Search code examples
google-bigqueryapache-beamdataflow

How can I filter duplicate TableRow data for big query to remove duplicate rows?


Im new to Dataflow so forgive me if my question is funny, I have a csv file I am reading and it has repeated rows, I am reading this data and writing to big query, however I don't want to write duplicate data to my BQ table.

I have thought of 1 approach but I dont know how to implement it, It involves adding some sort of flag to the schema to mark it unique but I dont know how

Lists.newArrayList(
  new TableFieldSchema()
         .setName("person_id")
         .setMode("NULLABLE").setType("STRING"),
  new TableFieldSchema()
         .setName("person_name")
         .setMode("NULLABLE")
         .setType("STRING") // Cant I add another unique property here?
) 

Dont know if that method will work, But all I need is to filter the rows retrieved from a transformation like

PCollection<TableRow> peopleRows = 
  pipeline
     .apply(
        "Convert to BiqQuery Table Row",
        ParDo.of(new FormatForBigquery())

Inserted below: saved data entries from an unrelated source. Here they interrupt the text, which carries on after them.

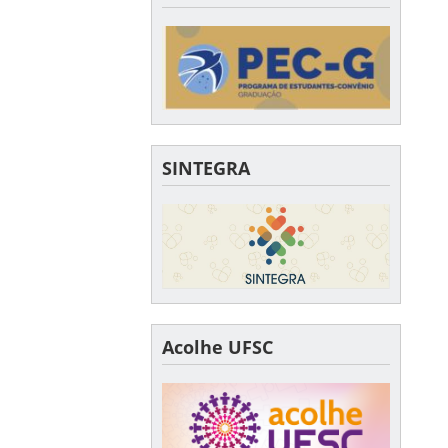
SINTEGRA
Acolhe UFSC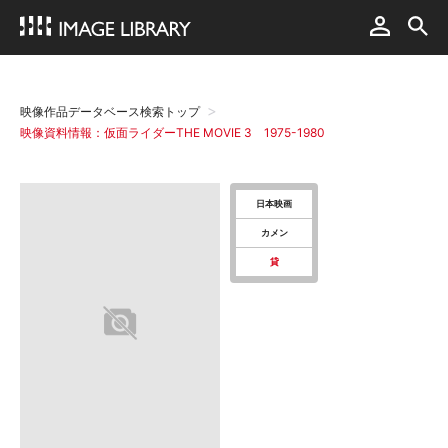
映像作品データベース検索トップ
映像資料情報：仮面ライダーTHE MOVIE 3 1975-1980
日本映画
カメン
貸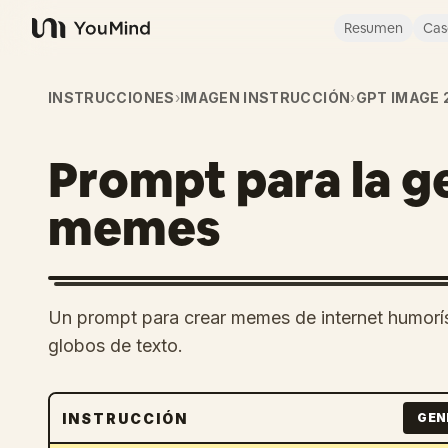
Resumen
Cas
YouMind
INSTRUCCIONES
›
IMAGEN INSTRUCCIÓN
›
GPT IMAGE 
Prompt para la g
memes
Un prompt para crear memes de internet humorís
globos de texto.
INSTRUCCIÓN
GEN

    // Next step to filter duplicates

Solution

  • If we think of the output for your reading of the CSV as a PCollection then we can eliminate duplicates by passing the PCollection through the Distinct transform. The purpose of this transform is to take the input PCollection and generate a new PCollection that is the original PCollection with no duplicates. As part of the Distinct pre-made transform, there is the opportunity to specify ones own function that will be invoked to determine what classifies a two PCollection objects as equal and hence which ones to remove.